1. Black African patients with hypertension randomized to multiple two-drug combinations experienced greater blood pressure control when treated with amlodipine plus either hydrochlorothiazide or perindopril compared to those treated with perindopril plus hydrochlorothiazide.
2. Adverse event rates were similar in all three treatment groups.
Evidence Rating Level: 1 (Excellent)
Study Rundown: Hypertension is the most notable contributor to global disease burden, and blood pressure control can notably reduce morbidity and mortality. To reach blood pressures of less than 140/90 mmHg, duel therapy is often needed. Hypertensive therapies recommended for black African patients differ in the United States and Europe, thus more definitive studies comparing therapeutic options are needed. The Comparison of Three Combination Therapies in Lowering Blood Pressure in Black Africans (CREOLE) trial evaluated various combinations of a calcium-channel blocker (amlodipine), thiazide diuretic (hydrochlorothiazide), and angiotensin-converting–enzyme (ACE) inhibitor (perindopril). The primary end-point of change in 24-hour systolic blood pressure between baseline and after 6 months of treatment showed the use of amlodipine plus either hydrochlorothiazide or perindopril were similarly effective, and more effective than perindopril plus hydrochlorothiazide.
Strengths of the study include its use of 24-hour blood pressure monitoring and evaluation of multiple two-drug therapies, while the study is limited by its lack of statistical adjustment for multiple comparison testing.
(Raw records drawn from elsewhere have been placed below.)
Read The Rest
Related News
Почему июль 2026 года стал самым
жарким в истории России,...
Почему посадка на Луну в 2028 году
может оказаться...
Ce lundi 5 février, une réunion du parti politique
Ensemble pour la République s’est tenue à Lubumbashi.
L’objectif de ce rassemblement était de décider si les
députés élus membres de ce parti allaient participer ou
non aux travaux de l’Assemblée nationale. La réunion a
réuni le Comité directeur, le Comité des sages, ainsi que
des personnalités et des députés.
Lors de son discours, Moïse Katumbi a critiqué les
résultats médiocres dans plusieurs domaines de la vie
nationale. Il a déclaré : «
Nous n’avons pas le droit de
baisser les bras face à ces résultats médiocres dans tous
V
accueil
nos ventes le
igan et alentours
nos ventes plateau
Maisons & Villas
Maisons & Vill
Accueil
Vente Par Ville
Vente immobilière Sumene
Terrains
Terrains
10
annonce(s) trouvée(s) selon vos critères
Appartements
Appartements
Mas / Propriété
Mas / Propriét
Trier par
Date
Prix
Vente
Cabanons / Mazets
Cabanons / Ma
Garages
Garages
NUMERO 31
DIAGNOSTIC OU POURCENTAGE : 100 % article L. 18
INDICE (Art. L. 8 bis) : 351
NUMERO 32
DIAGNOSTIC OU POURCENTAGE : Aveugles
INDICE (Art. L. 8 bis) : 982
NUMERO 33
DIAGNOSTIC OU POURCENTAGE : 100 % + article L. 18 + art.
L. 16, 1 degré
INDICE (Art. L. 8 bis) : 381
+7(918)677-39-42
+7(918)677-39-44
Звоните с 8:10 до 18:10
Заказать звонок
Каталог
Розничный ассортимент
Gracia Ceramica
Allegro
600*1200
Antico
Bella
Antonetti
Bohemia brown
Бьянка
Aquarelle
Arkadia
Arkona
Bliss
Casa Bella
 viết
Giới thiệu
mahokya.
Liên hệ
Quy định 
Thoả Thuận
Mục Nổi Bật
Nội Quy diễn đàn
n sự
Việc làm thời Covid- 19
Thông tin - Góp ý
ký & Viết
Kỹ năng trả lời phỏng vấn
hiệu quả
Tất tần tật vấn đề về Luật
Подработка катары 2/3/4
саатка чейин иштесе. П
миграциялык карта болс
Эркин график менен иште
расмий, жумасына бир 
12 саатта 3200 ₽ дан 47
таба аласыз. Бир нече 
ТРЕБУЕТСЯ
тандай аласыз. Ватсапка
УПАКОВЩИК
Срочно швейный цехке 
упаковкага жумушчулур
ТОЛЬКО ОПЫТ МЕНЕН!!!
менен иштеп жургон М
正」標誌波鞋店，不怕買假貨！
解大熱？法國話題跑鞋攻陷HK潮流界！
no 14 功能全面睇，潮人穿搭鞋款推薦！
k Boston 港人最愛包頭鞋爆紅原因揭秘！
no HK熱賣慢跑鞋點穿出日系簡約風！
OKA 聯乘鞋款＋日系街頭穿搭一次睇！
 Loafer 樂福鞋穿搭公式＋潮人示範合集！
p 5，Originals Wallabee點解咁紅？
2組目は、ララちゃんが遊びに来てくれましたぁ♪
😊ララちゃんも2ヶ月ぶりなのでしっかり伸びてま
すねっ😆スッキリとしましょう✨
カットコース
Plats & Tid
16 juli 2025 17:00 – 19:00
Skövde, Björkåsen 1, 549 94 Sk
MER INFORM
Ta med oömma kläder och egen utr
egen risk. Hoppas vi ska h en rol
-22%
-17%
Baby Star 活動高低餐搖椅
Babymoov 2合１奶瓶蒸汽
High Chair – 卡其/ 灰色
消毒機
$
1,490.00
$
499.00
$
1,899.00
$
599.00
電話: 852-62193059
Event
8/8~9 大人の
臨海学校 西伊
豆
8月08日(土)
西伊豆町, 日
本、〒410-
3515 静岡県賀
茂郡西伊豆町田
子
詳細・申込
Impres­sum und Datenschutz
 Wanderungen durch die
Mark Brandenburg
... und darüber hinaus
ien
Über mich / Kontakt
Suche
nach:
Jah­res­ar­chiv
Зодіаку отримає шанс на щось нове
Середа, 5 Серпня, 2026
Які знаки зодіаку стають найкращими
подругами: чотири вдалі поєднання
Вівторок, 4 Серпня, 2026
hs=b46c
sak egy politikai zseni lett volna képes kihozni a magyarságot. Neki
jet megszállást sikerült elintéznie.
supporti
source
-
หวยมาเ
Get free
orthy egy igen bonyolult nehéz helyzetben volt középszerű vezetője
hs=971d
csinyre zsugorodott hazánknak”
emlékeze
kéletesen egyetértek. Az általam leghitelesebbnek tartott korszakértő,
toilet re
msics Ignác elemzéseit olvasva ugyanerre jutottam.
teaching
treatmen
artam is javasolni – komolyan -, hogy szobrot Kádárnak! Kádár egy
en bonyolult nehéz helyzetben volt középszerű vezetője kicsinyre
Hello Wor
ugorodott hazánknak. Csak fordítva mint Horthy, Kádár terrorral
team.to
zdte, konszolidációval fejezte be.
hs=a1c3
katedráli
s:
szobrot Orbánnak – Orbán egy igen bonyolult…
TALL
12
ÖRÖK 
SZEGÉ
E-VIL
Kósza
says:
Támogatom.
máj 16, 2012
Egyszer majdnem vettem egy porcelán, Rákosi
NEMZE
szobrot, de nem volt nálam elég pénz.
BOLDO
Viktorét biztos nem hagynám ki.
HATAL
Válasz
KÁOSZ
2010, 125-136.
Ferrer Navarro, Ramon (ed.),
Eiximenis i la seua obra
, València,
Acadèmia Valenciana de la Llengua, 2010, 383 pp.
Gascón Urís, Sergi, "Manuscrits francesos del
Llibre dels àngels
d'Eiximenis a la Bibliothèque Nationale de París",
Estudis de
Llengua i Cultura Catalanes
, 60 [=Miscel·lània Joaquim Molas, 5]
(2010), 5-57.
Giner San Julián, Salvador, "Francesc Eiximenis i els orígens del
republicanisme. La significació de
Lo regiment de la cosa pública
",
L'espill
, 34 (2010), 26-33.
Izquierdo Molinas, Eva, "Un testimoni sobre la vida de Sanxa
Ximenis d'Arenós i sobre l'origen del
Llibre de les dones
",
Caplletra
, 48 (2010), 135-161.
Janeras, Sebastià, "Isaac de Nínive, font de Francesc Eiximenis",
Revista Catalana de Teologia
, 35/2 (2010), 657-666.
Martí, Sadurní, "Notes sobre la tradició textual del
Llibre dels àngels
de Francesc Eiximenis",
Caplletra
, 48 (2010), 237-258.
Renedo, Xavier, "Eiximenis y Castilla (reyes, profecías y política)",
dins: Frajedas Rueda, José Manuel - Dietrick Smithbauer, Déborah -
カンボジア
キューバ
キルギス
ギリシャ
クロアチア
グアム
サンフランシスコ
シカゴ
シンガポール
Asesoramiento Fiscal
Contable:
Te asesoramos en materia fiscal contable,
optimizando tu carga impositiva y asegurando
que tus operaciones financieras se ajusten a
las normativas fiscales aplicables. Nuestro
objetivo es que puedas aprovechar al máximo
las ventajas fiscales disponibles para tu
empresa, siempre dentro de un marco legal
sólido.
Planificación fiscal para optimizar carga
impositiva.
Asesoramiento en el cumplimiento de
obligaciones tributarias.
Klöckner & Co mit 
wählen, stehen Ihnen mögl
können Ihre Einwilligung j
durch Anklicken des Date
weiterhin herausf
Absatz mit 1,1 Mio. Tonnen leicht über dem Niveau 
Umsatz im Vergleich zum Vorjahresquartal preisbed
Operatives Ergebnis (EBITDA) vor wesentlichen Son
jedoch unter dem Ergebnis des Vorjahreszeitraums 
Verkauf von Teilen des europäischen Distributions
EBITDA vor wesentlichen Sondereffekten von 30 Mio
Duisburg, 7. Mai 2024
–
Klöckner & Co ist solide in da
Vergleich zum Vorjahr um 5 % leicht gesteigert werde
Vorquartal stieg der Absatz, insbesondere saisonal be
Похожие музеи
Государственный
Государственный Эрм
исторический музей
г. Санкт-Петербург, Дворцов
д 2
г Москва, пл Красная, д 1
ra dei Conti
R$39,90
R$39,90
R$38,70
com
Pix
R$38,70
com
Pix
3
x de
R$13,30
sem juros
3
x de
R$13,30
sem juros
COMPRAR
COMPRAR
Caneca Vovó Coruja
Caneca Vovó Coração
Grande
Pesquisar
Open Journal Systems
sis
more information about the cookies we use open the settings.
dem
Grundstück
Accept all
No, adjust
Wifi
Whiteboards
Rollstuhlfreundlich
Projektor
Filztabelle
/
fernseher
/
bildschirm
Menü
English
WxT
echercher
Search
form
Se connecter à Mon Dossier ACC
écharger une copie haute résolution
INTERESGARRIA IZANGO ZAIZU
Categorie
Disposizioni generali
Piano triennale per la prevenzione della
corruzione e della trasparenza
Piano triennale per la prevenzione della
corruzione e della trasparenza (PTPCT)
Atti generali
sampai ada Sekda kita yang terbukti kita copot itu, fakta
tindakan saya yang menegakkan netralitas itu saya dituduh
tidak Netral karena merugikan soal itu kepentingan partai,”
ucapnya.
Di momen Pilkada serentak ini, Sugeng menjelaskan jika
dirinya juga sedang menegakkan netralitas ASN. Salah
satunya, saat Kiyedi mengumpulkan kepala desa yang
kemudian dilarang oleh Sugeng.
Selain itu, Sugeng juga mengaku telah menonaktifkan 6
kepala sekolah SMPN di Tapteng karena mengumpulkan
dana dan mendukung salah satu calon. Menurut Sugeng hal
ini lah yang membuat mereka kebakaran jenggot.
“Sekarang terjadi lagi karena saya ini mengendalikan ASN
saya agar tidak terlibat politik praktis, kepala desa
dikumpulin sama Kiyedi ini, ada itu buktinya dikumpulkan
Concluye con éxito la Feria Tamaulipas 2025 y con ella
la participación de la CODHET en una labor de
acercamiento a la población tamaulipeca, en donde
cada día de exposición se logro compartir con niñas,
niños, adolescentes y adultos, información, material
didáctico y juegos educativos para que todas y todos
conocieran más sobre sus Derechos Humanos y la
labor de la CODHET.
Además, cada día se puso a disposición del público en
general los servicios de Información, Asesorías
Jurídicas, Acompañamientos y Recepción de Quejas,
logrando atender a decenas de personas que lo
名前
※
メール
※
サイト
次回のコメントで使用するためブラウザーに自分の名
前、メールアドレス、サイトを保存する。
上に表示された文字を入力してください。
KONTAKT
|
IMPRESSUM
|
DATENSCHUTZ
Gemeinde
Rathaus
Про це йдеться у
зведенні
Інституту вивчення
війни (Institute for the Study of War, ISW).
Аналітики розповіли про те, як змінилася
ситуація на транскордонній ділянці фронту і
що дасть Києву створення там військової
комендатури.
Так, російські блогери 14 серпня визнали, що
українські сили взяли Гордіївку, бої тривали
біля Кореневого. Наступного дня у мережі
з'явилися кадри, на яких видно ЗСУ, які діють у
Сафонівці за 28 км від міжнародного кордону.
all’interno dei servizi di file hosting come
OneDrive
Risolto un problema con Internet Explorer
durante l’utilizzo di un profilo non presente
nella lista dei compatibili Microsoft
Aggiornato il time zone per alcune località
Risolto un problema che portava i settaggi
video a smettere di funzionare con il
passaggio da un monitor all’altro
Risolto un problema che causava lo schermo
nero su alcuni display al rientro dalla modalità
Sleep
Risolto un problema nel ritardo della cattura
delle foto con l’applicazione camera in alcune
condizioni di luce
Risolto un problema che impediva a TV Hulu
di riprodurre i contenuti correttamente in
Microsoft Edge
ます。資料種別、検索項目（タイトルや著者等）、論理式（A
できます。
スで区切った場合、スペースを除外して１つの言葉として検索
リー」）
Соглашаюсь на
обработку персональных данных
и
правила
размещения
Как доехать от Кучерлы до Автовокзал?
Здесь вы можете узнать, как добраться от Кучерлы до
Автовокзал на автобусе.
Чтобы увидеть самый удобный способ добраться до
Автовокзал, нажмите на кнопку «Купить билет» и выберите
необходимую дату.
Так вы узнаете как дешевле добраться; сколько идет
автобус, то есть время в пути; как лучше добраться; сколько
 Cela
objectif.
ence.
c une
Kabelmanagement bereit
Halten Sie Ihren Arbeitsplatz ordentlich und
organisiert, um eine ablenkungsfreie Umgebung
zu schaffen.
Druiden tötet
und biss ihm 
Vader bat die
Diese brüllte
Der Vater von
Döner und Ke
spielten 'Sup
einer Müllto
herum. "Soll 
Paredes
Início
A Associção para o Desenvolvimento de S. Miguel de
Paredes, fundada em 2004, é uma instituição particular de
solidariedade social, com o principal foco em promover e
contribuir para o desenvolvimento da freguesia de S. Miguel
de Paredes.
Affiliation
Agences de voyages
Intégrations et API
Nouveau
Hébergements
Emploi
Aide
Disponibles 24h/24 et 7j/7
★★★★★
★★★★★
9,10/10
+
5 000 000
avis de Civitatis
Click to read the study in NEJM
Relevant Reading: Physiological phenotyping for personalized therapy of uncontrolled hypertension in Africa
In-Depth [randomized controlled trial]: This randomized controlled trial enrolled patients between June and December 2017 in 6 sub-Saharan African countries. Eligible patients were black, between the ages of 30 and 79, had not received prior hypertensive treatment and had a systolic blood pressure of between 150 and 179 mmHg when seated at an office visit, or when on monotherapy and had a systolic blood pressure of between 140 and 159 mmHg. Patients who were pregnant or with a history of secondary hypertension or cardiovascular disease were excluded from the study. At baseline and after 6 months of treatment, patients had 24-hour blood pressures taken. Randomization into three groups was done in a 1:1:1 manner: 5mg amlodipine plus 12.5mg hydrochlorothiazide daily (n=216), 5mg amlodipine plus 4mg perindopril daily (n=205), or 4mg perindopril plus 12.5mg hydrochlorothiazide daily (n=200). After 2 months, doses were doubled unless patients had unacceptable side effects. The primary end point of mean change in systolic blood pressure between baseline and 6 months was −3.14 mmHg (95% confidence interval [CI], −5.90 to −0.38; P=0.03) for the amlodipine/hydrochlorothiazide group compared to the perindopril/hydrochlorothiazide group. For the amlodipine/perindopril group, the mean change was −3.00 mmHg (95% CI, −5.81 to −0.20 mm Hg; P = 0.04) compared to the perindopril/hydrochlorothiazide group. Reductions in office measured systolic blood pressures were greater in patients receiving amlodipine as well, and the difference was greater than in the 24-hour measurements. Adherence to treatment medications was similar in all three groups, and rates of adverse effects were also similar in all three groups.